**INPUT:**
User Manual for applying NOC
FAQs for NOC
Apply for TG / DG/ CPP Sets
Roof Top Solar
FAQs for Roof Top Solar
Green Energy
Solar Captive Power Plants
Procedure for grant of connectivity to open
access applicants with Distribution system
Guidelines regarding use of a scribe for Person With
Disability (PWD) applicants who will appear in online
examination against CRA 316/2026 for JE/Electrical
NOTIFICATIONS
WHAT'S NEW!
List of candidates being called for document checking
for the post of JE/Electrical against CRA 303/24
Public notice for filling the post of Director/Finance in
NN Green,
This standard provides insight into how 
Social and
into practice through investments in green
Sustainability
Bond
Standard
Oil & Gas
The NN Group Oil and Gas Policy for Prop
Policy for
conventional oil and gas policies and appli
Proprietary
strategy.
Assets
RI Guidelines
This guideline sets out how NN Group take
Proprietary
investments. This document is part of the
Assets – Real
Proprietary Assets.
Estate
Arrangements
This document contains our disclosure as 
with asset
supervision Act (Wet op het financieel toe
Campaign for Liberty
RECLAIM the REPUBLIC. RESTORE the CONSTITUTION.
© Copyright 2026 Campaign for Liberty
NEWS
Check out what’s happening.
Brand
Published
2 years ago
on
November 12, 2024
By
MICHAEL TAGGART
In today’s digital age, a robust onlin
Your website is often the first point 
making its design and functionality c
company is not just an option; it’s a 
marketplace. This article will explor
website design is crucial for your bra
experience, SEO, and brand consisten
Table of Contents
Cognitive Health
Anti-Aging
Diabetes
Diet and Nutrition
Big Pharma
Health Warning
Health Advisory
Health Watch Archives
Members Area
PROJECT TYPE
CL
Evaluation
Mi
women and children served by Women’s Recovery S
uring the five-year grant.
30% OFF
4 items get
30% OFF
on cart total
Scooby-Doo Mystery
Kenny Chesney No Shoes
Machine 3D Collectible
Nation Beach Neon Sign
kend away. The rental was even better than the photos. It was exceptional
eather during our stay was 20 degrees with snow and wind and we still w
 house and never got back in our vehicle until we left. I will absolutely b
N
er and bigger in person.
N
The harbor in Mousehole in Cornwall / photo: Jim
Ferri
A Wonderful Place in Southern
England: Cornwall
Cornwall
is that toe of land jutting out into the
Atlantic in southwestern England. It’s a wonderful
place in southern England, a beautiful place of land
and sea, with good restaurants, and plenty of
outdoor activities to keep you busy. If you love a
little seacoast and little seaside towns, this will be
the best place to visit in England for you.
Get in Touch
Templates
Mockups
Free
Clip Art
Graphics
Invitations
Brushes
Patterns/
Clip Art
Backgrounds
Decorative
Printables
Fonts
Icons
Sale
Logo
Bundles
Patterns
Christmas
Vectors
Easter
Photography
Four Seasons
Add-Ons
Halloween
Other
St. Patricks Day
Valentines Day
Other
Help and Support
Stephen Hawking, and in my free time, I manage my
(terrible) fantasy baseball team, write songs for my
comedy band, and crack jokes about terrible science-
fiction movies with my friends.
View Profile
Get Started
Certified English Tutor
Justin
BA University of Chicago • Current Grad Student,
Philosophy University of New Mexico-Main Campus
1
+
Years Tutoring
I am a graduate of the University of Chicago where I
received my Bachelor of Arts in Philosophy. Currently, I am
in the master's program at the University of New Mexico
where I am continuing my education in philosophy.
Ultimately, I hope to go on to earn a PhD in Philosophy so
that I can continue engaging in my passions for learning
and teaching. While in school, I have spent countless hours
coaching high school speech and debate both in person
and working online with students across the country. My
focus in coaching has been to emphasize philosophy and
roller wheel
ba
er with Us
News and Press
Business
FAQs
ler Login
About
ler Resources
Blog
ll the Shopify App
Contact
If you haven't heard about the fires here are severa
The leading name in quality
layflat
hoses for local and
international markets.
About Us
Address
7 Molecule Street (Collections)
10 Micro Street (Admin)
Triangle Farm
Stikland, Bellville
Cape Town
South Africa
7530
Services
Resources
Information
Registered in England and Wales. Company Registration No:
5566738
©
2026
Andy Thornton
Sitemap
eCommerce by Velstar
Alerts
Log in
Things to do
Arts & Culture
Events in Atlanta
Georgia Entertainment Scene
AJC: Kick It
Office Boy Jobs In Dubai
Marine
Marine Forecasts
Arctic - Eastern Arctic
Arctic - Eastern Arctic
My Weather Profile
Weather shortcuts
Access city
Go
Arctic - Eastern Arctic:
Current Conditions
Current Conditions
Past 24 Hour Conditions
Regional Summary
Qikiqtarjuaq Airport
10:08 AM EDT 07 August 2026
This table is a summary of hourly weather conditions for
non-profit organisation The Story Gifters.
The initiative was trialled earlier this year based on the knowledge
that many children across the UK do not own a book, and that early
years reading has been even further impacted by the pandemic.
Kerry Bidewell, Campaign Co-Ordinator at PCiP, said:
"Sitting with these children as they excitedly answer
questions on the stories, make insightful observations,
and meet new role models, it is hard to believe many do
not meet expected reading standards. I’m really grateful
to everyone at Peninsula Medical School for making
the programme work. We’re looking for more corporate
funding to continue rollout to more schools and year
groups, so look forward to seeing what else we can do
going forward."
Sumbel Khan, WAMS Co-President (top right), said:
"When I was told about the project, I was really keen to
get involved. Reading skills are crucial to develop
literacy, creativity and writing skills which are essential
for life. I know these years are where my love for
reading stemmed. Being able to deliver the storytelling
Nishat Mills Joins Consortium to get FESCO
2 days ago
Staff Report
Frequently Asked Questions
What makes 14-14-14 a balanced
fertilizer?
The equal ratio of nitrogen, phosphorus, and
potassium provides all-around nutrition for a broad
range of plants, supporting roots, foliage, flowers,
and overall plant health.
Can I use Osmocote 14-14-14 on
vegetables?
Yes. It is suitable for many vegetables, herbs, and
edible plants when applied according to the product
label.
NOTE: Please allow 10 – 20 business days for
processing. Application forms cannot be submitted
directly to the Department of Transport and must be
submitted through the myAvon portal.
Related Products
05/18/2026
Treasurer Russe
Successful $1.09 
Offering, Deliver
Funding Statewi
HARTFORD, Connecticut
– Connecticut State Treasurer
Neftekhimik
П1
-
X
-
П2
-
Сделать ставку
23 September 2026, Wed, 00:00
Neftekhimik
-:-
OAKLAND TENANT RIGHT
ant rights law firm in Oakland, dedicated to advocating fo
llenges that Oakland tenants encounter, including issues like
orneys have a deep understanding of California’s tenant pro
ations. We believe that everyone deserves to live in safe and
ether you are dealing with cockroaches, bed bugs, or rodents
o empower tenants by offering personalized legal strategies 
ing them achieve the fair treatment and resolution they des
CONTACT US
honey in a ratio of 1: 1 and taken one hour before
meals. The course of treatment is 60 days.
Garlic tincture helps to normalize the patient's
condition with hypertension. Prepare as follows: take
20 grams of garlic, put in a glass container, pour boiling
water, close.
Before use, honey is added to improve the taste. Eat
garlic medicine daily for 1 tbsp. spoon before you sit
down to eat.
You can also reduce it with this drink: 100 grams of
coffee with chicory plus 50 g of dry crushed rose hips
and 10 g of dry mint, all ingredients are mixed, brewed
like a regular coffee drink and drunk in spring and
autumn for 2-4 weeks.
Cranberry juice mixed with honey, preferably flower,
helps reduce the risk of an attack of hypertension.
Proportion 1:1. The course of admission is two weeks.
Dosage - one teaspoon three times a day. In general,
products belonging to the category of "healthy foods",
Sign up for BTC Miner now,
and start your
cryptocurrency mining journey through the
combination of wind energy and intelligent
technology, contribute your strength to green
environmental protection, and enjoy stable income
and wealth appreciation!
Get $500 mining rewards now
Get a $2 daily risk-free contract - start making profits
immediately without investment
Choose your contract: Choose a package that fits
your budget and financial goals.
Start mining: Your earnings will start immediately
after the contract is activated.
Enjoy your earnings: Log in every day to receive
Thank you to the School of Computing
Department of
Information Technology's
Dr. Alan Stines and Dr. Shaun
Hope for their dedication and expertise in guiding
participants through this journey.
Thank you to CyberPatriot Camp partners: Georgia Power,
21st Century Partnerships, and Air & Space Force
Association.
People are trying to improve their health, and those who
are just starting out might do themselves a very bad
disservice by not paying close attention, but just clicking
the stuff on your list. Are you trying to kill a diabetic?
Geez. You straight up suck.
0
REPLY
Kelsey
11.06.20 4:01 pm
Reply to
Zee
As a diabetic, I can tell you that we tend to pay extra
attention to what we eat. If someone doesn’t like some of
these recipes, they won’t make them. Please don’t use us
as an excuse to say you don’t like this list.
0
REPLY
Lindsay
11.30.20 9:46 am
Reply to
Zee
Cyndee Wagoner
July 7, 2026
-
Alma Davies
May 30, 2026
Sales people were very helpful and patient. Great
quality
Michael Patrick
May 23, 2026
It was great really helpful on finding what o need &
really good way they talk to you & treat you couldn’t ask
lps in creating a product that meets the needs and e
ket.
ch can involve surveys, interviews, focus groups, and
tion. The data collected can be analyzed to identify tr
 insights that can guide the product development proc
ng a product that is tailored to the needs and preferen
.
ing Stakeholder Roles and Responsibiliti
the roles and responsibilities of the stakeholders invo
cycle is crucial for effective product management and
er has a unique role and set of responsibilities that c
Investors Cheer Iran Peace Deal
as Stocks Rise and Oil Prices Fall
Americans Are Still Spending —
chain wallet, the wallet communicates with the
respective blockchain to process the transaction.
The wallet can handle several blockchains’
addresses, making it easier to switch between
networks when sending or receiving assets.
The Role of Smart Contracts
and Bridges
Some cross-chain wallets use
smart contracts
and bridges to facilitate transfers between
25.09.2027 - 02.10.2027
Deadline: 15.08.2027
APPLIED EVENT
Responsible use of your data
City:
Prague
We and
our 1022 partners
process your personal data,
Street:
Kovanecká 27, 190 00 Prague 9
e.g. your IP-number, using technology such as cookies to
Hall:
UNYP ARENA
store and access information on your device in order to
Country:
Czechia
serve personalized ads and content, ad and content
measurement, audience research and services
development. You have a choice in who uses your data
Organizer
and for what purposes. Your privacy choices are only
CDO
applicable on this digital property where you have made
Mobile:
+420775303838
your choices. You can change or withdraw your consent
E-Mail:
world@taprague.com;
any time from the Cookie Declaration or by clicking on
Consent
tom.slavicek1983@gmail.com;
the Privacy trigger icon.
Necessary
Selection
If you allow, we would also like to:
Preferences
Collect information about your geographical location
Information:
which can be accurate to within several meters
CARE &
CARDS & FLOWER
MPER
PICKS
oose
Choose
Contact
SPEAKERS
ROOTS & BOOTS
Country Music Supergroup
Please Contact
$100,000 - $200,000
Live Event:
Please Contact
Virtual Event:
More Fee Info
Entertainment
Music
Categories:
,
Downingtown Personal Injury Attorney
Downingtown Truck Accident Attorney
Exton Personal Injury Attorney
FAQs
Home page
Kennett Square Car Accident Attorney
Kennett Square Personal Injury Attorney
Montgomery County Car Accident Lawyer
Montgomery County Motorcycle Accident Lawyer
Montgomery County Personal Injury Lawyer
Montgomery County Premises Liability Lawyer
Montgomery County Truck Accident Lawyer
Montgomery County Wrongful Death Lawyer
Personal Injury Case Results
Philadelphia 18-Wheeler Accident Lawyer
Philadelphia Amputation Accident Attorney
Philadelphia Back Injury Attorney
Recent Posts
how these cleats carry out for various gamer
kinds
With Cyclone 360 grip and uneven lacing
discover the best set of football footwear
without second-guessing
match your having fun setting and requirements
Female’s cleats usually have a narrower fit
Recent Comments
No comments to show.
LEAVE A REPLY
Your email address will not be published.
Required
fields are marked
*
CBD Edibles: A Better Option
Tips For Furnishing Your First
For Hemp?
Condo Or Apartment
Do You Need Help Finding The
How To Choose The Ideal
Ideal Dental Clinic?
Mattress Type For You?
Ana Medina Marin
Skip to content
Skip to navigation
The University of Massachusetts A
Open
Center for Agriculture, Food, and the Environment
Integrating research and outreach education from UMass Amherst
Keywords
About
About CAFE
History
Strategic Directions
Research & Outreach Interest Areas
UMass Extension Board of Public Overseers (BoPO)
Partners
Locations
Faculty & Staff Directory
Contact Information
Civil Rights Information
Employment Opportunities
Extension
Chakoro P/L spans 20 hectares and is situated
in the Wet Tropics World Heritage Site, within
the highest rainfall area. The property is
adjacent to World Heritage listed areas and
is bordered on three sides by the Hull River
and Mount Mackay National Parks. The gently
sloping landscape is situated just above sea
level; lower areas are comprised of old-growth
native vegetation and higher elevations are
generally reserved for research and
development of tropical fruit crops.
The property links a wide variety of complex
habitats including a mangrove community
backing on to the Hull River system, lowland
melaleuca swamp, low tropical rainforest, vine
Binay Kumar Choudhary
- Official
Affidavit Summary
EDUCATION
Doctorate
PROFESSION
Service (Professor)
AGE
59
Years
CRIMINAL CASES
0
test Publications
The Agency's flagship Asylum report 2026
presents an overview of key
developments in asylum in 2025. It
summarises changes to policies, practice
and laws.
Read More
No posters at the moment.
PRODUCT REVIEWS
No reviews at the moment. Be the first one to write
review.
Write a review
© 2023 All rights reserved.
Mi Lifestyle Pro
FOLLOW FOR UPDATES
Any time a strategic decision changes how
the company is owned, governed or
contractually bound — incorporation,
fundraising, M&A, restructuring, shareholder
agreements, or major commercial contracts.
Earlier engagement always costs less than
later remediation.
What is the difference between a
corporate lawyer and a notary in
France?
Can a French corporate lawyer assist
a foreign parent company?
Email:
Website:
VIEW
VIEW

**YOUR TASK:** Please find the lines in the data that contain the word "many" and copy them.

**TASK OUTPUT:**
that many children across the UK do not own a book, and that early
and meet new role models, it is hard to believe many do
Yes. It is suitable for many vegetables, herbs, and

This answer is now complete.